> [Work order]
From the listing below, return every line with the string "Đăng" in it.

> [Extracted entries]
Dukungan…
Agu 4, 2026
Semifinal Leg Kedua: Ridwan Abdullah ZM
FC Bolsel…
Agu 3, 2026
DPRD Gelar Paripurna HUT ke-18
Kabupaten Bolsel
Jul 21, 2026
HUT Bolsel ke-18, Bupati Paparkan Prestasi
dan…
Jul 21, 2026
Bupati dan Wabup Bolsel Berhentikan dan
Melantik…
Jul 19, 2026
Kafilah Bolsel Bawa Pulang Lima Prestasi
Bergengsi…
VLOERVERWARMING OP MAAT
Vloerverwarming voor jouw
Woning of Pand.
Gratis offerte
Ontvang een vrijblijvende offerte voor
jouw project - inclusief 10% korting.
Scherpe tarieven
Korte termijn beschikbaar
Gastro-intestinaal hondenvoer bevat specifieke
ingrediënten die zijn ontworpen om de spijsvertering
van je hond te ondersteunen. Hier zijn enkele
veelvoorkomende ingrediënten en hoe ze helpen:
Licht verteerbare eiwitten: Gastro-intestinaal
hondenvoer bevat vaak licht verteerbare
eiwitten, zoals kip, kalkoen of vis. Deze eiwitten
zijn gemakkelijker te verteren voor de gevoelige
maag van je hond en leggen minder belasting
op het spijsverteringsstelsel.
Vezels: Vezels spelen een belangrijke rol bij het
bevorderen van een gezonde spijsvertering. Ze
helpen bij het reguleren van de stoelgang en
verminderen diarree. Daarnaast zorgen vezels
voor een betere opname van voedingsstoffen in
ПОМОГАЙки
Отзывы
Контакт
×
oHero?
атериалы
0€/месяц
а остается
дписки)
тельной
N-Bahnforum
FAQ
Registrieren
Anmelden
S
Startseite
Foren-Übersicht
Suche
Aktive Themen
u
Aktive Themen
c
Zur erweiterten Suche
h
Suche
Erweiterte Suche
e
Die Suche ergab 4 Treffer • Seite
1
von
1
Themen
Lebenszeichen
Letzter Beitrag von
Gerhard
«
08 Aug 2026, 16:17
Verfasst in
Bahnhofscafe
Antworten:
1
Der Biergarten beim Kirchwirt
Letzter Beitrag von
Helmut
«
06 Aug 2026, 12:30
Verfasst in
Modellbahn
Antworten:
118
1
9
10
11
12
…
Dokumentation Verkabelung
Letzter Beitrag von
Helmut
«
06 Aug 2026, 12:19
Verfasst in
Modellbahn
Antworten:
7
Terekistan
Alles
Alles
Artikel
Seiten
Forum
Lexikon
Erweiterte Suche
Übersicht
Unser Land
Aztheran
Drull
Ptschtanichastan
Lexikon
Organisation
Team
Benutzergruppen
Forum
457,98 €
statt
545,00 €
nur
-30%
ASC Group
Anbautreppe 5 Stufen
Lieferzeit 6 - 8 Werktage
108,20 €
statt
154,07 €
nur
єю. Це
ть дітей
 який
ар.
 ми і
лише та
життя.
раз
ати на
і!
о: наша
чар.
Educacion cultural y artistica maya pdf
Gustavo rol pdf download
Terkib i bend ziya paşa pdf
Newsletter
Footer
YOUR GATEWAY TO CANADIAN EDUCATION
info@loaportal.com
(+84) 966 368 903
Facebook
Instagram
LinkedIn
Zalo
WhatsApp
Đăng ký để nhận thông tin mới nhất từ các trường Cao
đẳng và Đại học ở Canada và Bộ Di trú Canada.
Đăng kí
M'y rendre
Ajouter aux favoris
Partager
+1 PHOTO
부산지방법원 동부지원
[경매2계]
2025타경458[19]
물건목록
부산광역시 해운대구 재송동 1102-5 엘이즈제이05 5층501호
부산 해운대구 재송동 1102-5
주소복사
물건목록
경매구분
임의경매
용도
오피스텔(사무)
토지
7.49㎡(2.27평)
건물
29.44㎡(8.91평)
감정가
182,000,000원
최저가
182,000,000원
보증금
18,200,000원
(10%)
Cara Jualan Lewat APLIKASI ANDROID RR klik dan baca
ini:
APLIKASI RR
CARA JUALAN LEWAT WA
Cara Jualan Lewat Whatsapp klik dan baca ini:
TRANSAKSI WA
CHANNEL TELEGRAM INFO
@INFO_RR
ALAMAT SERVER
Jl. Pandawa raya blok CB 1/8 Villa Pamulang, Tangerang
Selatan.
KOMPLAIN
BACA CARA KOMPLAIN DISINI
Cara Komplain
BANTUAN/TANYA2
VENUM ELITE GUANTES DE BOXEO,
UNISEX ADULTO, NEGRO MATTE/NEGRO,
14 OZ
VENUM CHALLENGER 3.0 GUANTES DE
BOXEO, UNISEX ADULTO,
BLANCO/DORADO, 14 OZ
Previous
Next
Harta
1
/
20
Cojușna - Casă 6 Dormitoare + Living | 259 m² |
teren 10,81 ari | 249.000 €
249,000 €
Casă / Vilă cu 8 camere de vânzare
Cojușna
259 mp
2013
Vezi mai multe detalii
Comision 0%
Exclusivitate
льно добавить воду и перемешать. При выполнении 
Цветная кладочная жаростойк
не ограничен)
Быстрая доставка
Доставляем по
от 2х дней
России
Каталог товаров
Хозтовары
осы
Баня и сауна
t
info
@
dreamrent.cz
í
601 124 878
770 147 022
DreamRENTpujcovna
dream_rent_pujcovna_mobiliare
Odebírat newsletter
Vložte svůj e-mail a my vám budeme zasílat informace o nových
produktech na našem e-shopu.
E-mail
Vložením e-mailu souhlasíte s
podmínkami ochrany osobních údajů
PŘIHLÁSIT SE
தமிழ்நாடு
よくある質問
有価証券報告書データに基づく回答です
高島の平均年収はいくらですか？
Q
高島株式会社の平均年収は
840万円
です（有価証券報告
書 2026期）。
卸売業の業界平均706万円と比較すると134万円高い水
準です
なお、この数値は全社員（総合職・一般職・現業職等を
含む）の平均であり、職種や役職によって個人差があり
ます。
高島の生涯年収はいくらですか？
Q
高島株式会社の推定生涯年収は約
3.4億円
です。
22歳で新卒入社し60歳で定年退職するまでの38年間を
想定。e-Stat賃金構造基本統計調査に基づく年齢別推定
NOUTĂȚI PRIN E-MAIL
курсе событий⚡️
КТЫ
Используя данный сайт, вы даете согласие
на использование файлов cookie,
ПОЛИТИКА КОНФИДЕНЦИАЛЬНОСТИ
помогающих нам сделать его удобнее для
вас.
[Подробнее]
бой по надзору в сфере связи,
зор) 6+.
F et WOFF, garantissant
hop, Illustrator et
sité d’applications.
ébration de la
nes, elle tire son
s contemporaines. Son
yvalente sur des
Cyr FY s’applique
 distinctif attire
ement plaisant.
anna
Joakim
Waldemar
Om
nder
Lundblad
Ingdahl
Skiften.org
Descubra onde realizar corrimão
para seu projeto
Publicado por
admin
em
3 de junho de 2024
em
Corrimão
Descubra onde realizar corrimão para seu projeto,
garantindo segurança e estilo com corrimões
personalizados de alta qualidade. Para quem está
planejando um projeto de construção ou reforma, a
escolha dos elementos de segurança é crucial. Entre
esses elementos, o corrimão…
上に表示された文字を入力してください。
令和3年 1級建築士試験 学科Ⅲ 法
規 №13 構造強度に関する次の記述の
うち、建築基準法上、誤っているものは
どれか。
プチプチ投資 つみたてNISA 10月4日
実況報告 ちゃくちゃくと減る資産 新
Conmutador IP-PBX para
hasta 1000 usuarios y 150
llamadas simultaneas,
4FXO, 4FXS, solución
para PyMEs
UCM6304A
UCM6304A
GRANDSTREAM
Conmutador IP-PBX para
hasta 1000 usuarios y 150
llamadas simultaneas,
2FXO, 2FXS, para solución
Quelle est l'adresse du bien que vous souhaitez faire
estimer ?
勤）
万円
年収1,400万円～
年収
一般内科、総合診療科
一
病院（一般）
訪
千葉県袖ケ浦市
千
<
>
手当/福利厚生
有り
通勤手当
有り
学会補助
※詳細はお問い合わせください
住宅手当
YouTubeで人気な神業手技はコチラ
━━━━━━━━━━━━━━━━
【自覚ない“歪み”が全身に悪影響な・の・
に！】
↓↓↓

> [Answer]
Đăng ký để nhận thông tin mới nhất từ các trường Cao
Đăng kí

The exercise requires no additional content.